Avoiding negotiation and self-promotion is a reality for women that certainly hinder their progress, but is is hardly surprising behavior given the gender stereotypes ingrained in our society. If women act on advice to become more assertive and actively promote themselves, they are likely to be judged  (by both men and women) as too pushy or too tough.

Explicit messages such as “nice girls don’t ask”, “I want doesn’t get,” and being labeled “pushy” when they do say what they want, reinforces the implicit messages women grow up with: it is unattractive and unfeminine to push themselves forward in this way.

It makes sense that women aren’t good at self-promotion or stating what they want, because these are assertive behaviors that are accepted and rewarded in men and often rejected and disliked in women. Women are faced with a tough choice — say what they want and be disliked for being self-promoting and pushy; or conform to social stereotypes and limit themselves to middle management jobs where they often get paid less than their male counterparts.

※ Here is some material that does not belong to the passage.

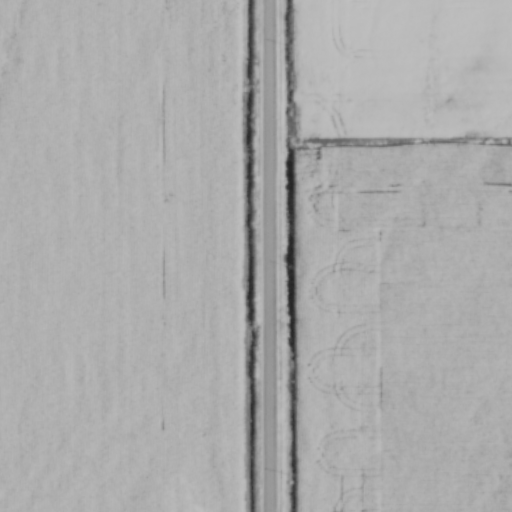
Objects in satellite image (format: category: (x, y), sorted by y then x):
road: (268, 256)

Most respondents to Shaun Rein’s blog in Forbes.com didn’t like what he had to say about women being their own worst enemies when it comes to getting promotions and higher pay. I think he was simply asking the wrong question.

It’s not about whether or not women reduce their chances of climbing the corporate ladder because they don’t ask for what they want. In my experience of over twenty-five years in organizations, I have certainly observed this to be true and, at the same time, perfectly understandable.


The more interesting and revealing question is why do we continue to reward men who assert what they want and penalize women who demonstrate the same behavior? If he asked and answered that question we would be more interested in what he had to say.